Friday, August 12, 2016

The government's cost of capital... or, a case for socialization

For the feds right now, borrowing money is cheap. If the federal government can borrow at 0%, should that be considered the relevant cost of funds for making decisions on public investment projects? For example, suppose a proposed highway improvement would cost $10 million, is expected to last 10 years, and could be financed with a bond at 0% interest. Would we want the government to undertake the project, so long as it was expected to yield at least $1 million in benefits annually? Or should we insist, as a private firm probably would, on a bigger stream of benefits, to cover the opportunity cost of not investing that $10 million in something with a higher rate of return? This is a debate about the appropriate discount rate for making social decisions.

Tyler Cowen makes the latter opportunity cost argument, noting that if private investors make investment decisions based on a marginal private rate of return on capital of 10% or more, as they appear to, the government should too. Thus our highway project should yield annual benefits closer to, say $1.1 million.

Brad DeLong disagrees, using an argument from "first principles" on what the social discount rate should be. If we treat the utility of future generations equally with our own, which seems like the ethical thing to do, then the (risk-free) real discount rate should only be positive to the extent that people in the future will be better off than we are, and the utility of a dollar is worth less to a (future) person who has more of them. Typically these considerations imply a real social discount rate of about 2% or less.
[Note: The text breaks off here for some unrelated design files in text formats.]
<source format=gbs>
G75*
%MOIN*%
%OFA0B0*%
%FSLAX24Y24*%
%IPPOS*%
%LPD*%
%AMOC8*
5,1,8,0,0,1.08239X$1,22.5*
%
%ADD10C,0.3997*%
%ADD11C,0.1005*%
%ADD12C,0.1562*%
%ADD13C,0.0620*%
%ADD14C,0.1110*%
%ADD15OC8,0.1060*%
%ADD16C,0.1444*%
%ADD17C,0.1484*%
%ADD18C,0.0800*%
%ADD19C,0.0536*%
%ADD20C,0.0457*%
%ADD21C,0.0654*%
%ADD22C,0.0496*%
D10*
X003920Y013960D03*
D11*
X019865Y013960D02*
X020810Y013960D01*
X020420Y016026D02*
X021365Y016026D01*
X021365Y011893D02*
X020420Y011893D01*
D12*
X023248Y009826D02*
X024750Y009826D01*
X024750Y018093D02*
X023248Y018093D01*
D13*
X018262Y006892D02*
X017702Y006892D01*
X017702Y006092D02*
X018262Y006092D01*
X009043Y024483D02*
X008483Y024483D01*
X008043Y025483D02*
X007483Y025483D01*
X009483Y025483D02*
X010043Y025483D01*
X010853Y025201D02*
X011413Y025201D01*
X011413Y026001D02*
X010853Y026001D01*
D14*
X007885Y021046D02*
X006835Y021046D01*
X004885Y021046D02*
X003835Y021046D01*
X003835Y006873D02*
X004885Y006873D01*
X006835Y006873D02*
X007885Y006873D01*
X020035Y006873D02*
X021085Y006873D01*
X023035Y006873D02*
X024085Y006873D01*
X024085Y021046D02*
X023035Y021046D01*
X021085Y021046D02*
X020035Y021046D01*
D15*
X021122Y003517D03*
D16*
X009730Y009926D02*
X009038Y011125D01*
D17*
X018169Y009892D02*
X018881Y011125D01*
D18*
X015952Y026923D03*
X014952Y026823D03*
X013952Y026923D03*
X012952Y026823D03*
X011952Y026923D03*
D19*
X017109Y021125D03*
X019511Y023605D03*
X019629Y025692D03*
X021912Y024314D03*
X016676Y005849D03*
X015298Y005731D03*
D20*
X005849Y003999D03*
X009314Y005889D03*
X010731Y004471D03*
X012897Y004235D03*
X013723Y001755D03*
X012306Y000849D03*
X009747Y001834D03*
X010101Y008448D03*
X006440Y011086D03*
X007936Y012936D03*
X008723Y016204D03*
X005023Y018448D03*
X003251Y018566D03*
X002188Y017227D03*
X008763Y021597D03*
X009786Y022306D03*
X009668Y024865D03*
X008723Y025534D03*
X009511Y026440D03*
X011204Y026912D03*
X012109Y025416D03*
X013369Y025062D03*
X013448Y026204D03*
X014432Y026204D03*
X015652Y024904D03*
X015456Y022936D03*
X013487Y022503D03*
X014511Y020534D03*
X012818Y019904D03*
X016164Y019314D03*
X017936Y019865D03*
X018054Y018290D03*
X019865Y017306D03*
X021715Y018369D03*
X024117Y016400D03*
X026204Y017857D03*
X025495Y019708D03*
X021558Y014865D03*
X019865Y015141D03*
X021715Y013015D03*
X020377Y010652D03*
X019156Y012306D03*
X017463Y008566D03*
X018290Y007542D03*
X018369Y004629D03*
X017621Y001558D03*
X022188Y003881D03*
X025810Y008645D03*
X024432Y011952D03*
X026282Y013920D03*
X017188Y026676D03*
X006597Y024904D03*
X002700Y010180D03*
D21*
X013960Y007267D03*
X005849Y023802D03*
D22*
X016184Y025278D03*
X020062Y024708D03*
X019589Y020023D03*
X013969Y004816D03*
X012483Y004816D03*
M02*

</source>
This is an old debate. The Cowen position has been referred to as the descriptive approach, because it rests on actual market valuation by private agents in the economy. The DeLong position has been referred to as prescriptive, because it is, well, prescriptive. This debate has played an important role in economic analyses of optimal climate change policy. Because most of the costs of climate change mitigation occur now, and most benefits far in the future, the discount rate can make a huge difference in benefit-cost calculations. Indeed, using Cowen's preferred discount rate, the optimal policy response to climate change would be rather minimal.
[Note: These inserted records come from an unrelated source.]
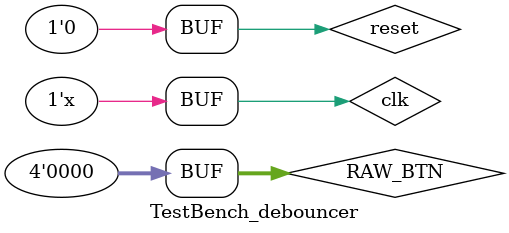
<source format=v>

`timescale 1ns/1ns;
module TestBench_debouncer
#( parameter DEBOUNCE_TIMER = 3
)
();
reg clk,reset;
reg [3:0] RAW_BTN;

button_debouncer #(.DEBOUNCE_TIMER(DEBOUNCE_TIMER)) DUT (.clk(clk),.reset(reset),.RAW_BTN(RAW_BTN));

always #5 clk=~clk;

initial begin
clk=0;
reset=0;
RAW_BTN=0;
#10;
reset=1;
#10;
reset=0;
#20;
RAW_BTN='b0000;
//#10;
//RAW_BTN='b0000;
//#10;
//RAW_BTN='b0001;
//#10;
//RAW_BTN='b0000;
//#10;
//RAW_BTN='b0001;
//$finish;
end

endmodule
</source>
Like DeLong, I prefer the prescriptive approach on ethical grounds, but Cowen's argument needs to be thought through. From a utilitarian point of view, private returns are social returns.* So we face the question of why private agents are underinvesting relative to the social optimum. DeLong offers some speculations as to why. But more to the point... If the government can borrow at less than 2%, and earn private returns of 10%, society would benefit if the feds borrowed a huge amount of money and invested heavily in the private economy. I.e., socialization. Risk is a factor, but the government is big and can do a lot of diversifying. So why not?

* In the absence of externalities or other market failures, of course.